▶ [What the task requires]: The reply should contain every entry below exactly as written, with no images.

▶ [Information shown]:
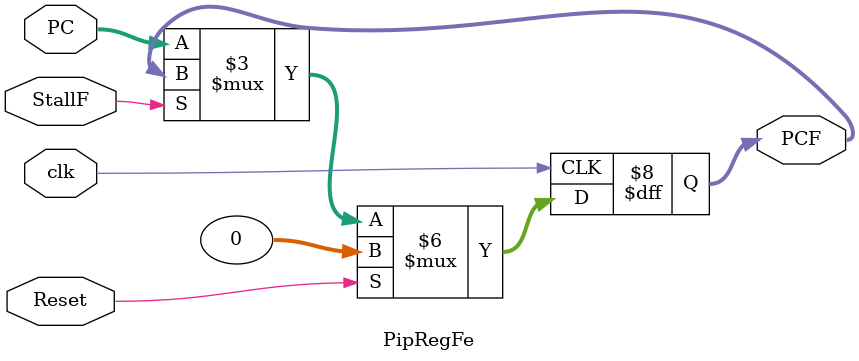
<source format=v>
`timescale 1ns / 1ps

module PipRegFe(clk, Reset, StallF, PC, PCF);
input clk, StallF, Reset;
input [31:0] PC;

output reg [31:0] PCF;

always @ (posedge clk) 
  begin
    if (Reset) 
		PCF <= 0;
    else 
	 begin
      if (~StallF) 
          PCF <= PC;
	 end
  end
endmodule

</source>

▶ [Exercise output]:
<source format=v>
`timescale 1ns / 1ps

module PipRegFe(clk, Reset, StallF, PC, PCF);
input clk, StallF, Reset;
input [31:0] PC;

output reg [31:0] PCF;

always @ (posedge clk) 
  begin
    if (Reset) 
		PCF <= 0;
    else 
	 begin
      if (~StallF) 
          PCF <= PC;
	 end
  end
endmodule

</source>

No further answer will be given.